(Revision tracking records)
__________

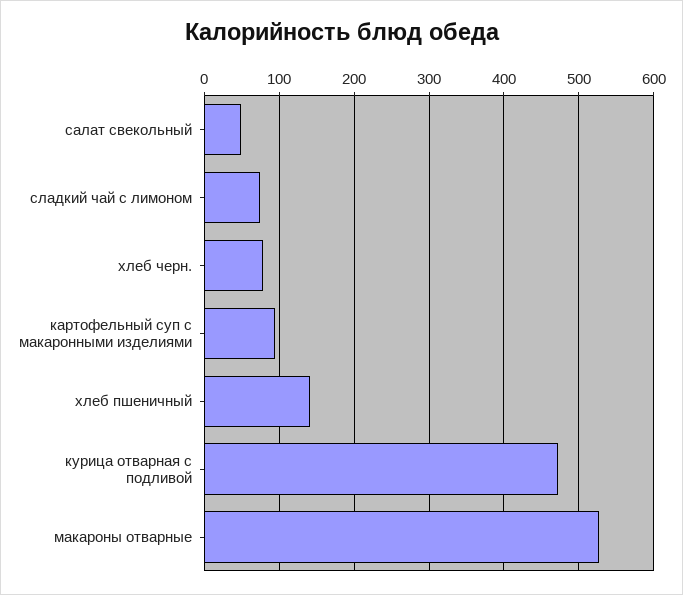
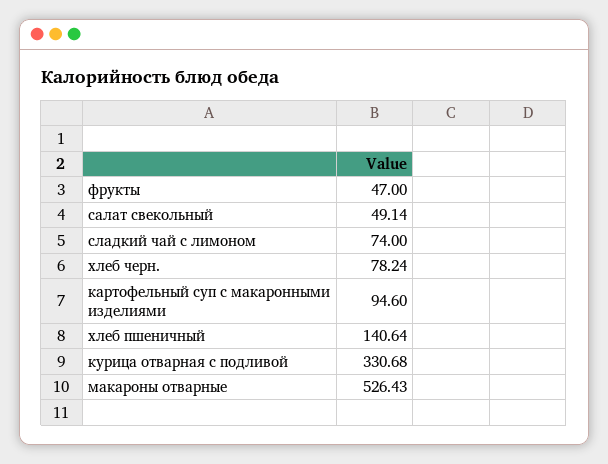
  {
    "салат свекольный": 49.14,
    "сладкий чай с лимоном": 74,
    "хлеб черн.": 78.24,
    "картофельный суп с макаронными изделиями": 94.6,
    "хлеб пшеничный": 140.64,
-   "курица отварная с подливой": 470,
+   "курица отварная с подливой": 330.68,
-   "макароны отварные": 526.43
+   "макароны отварные": 526.43,
+   "фрукты": 47
  }

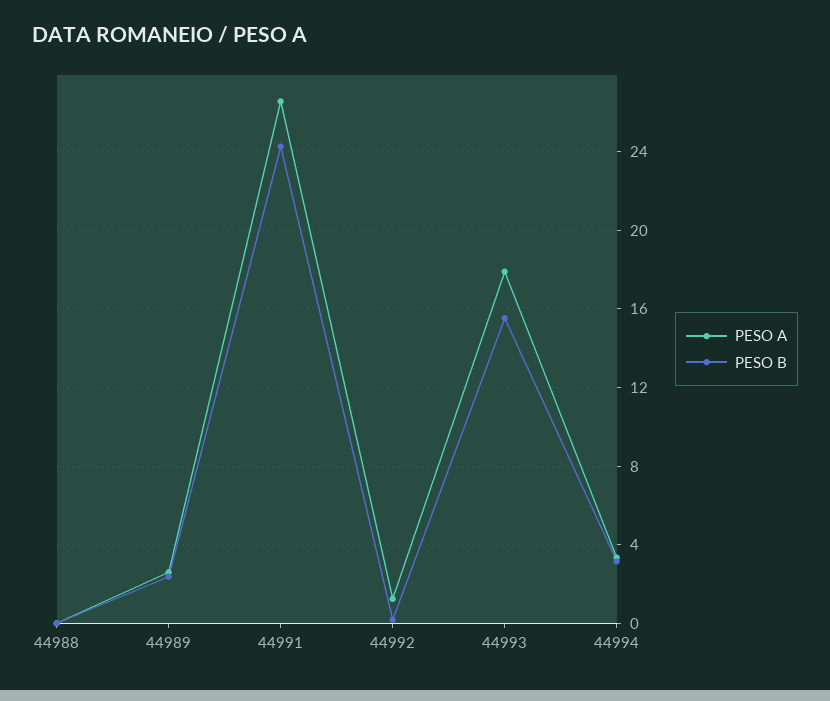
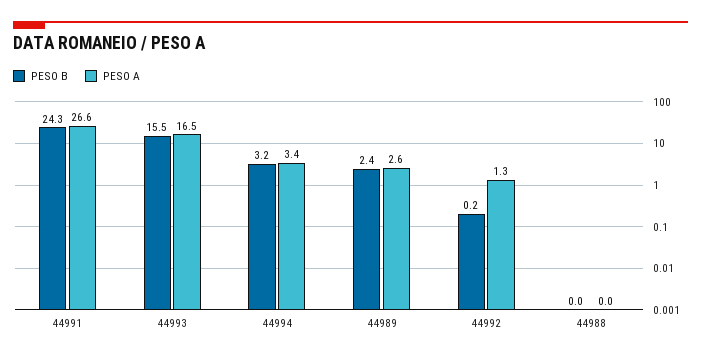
  {
    "PESO A": {
      "44988": 0,
      "44989": 2.6,
      "44991": 26.6,
      "44992": 1.3,
-     "44993": 18,
+     "44993": 16.5,
      "44994": 3.4
    },
    "PESO B": {
      "44988": 0,
      "44989": 2.4,
      "44991": 24.3,
      "44992": 0.2,
      "44993": 15.5,
      "44994": 3.2
    }
  }

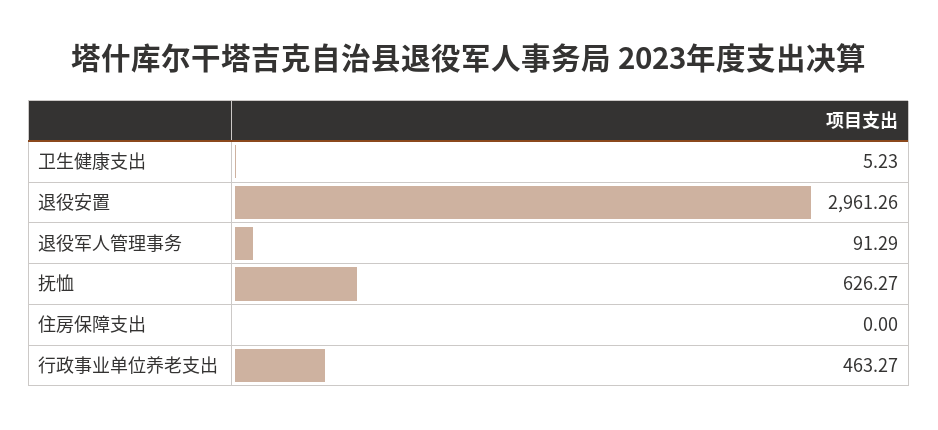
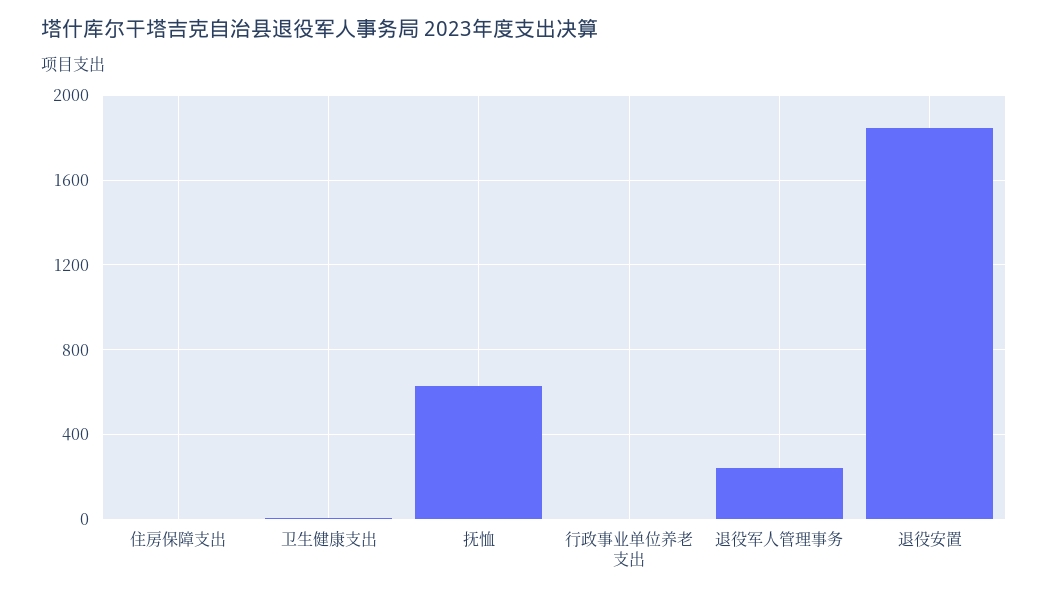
  {
    "卫生健康支出": 5.23,
-   "退役安置": 2961.26,
+   "退役安置": 1850,
-   "退役军人管理事务": 91.29,
+   "退役军人管理事务": 250,
    "抚恤": 626.27,
    "住房保障支出": 0,
-   "行政事业单位养老支出": 463.27
+   "行政事业单位养老支出": 0
  }

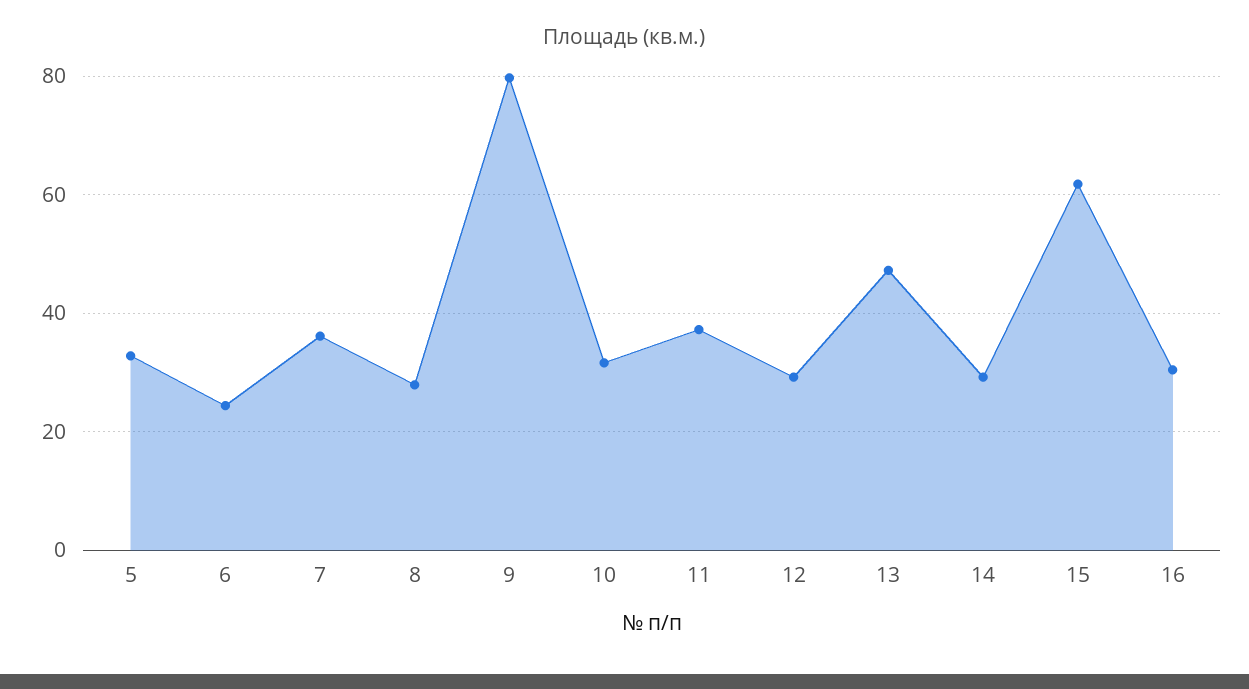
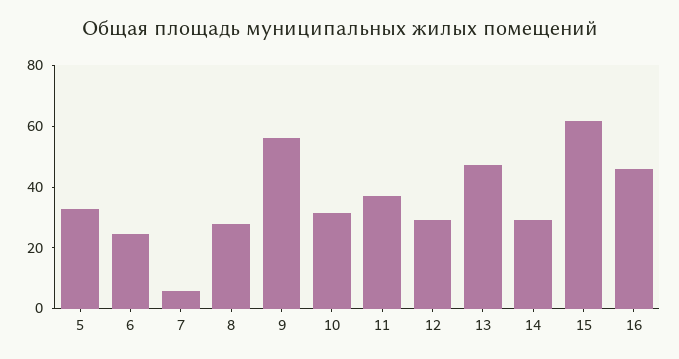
  {
    "5": 32,
    "6": 24,
-   "7": 36,
+   "7": 5,
    "8": 28,
-   "9": 80,
+   "9": 55,
    "10": 32,
    "11": 38,
    "12": 30,
    "13": 48,
    "14": 30,
    "15": 62,
-   "16": 30
+   "16": 45
  }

__________

INSTRUCTIONS TO FOLLOW:
Word for word, restate the records above and drop the pictures.

TASK ANSWER:
  {
    "салат свекольный": 49.14,
    "сладкий чай с лимоном": 74,
    "хлеб черн.": 78.24,
    "картофельный суп с макаронными изделиями": 94.6,
    "хлеб пшеничный": 140.64,
-   "курица отварная с подливой": 470,
+   "курица отварная с подливой": 330.68,
-   "макароны отварные": 526.43
+   "макароны отварные": 526.43,
+   "фрукты": 47
  }

  {
    "PESO A": {
      "44988": 0,
      "44989": 2.6,
      "44991": 26.6,
      "44992": 1.3,
-     "44993": 18,
+     "44993": 16.5,
      "44994": 3.4
    },
    "PESO B": {
      "44988": 0,
      "44989": 2.4,
      "44991": 24.3,
      "44992": 0.2,
      "44993": 15.5,
      "44994": 3.2
    }
  }

  {
    "卫生健康支出": 5.23,
-   "退役安置": 2961.26,
+   "退役安置": 1850,
-   "退役军人管理事务": 91.29,
+   "退役军人管理事务": 250,
    "抚恤": 626.27,
    "住房保障支出": 0,
-   "行政事业单位养老支出": 463.27
+   "行政事业单位养老支出": 0
  }

  {
    "5": 32,
    "6": 24,
-   "7": 36,
+   "7": 5,
    "8": 28,
-   "9": 80,
+   "9": 55,
    "10": 32,
    "11": 38,
    "12": 30,
    "13": 48,
    "14": 30,
    "15": 62,
-   "16": 30
+   "16": 45
  }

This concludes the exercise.